En realidad, las cosas eran más complicadas y ricas que mi aprendizaje iniciático en aquel tren. En la Universidad de Oriente conocí y conviví con jóvenes de media Cuba, y con ellos compartí no solo el aula y la beca, la comida y la amistad, sino también las palabras, el lenguaje que los identificaba. Los había lo mismo de Sancti Spíritus y Ciego de Ávila, en el centro de la Isla, que de Baracoa y Maisí, en el extremo este del país; de las llanuras de Camagüey y Las Tunas que de la empinada Sierra Maestra.

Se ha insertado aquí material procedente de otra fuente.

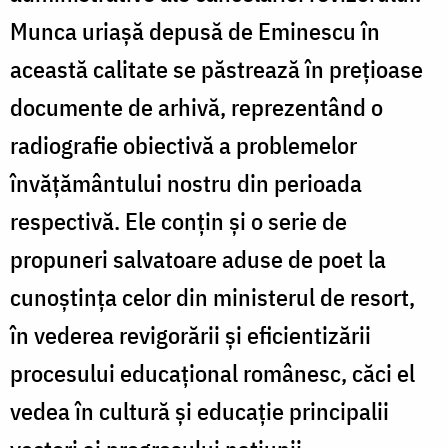
Munca uriașă depusă de Eminescu în
această calitate se păstrează în prețioase
documente de arhivă, reprezentând o
radiografie obiectivă a problemelor
învățământului nostru din perioada
respectivă. Ele conțin și o serie de
propuneri salvatoare aduse de poet la
cunoștința celor din ministerul de resort,
în vederea revigorării și eficientizării
procesului educațional românesc, căci el
vedea în cultură și educație principalii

Y aunque el idioma era el mismo, todos teníamos nuestras diferencias y peculiaridades.
La universidad era entonces una especie de Torre de Babel, un sitio donde compartíamos lo que éramos y nos mezclábamos, donde aprendíamos no solo de los profesores, sino también entre nosotros mismos. Las palabras, primero que todo.
Siempre había, claro, quien se atribuía una —ciertamente inútil— superioridad, quien se vanagloriaba de hablar mejor que el resto, quien luego de cinco años de estudio —o siete, como en mi caso, gracias a un cambio de carrera— se marchaba con la misma o aun con más pedantería que la que ya tenía al entrar. Pero, muchos otros, quiero creer que la mayoría, lo hicimos con todo ese aprendizaje a cuestas, con esa experiencia de vida capaz de convertirnos en mejores personas, de hacernos entender que, más allá de la forma en que hablábamos, todos éramos igual de cubanos, y que decir “macho” en lugar de “cerdo” o “puerco”, o hablar con tal o mas cual entonación, no es razón para discriminaciones, como no lo es el color de la piel o la orientación sexual.

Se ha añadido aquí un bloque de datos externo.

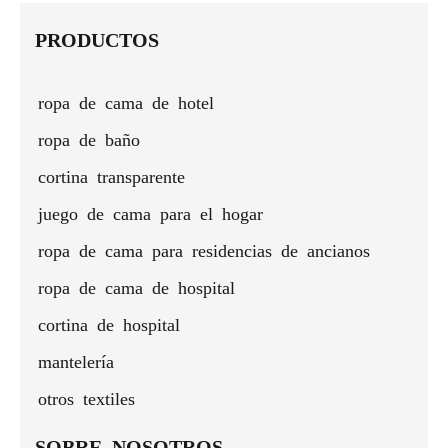
Runchao
k
de lujo
de aire
extrasuave
divi
de
Twin XL
PRODUCTOS
bolsillo
- Azul
profundo
agua
- 4
ropa de cama de hotel
piezas
ropa de baño
cortina transparente
juego de cama para el hogar
ropa de cama para residencias de ancianos
ropa de cama de hospital
cortina de hospital
mantelería
otros textiles
SOBRE NOSOTROS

Veinticinco años después de aquel viaje en tren, veinte de ellos viviendo en Santiago de Cuba, y con amigos repartidos por la propia Santiago y Holguín, por Granma y Guantánamo, y también a lo largo de toda Cuba y medio mundo, ya no puedo recordar bien, ni me interesa hacerlo, dónde es que se dice “pluma” y dónde “pila”, dónde “frazada” y dónde “colcha”, dónde “balance” y dónde “sillón”, dónde “cubo” y dónde “balde”, entre muchas otras palabras. Todas están hoy en mi memoria y en mi vocabulario, e incluso ahora, que vivo en La Habana, me vienen indistintamente a los labios cuando estoy frente a los objetos que ellas nombran. Tampoco me escandalizo o pongo cara de burla cuando alguien cerca de mí dice “zapote” o “guineo”, “fongo” o “hayaca”, porque yo también lo sigo diciendo, y con mucho orgullo.
Así comencé a hacerlo desde aquel día, dos décadas y media atrás. Quizá sin darme cuenta entonces de todo su significado, pero consciente de que ya no era el mismo de minutos antes, que algo había cambiado para siempre tras la pragmática explicación de mi coterráneo. Cuando el vendedor llegó hasta mi asiento, y me miró expectante con el cubo de tamales asido a su nervuda anatomía, no tuve dudas al hacer mi pedido: “me pones dos hayacas, pero de las de abajo para que no estén tan frías”.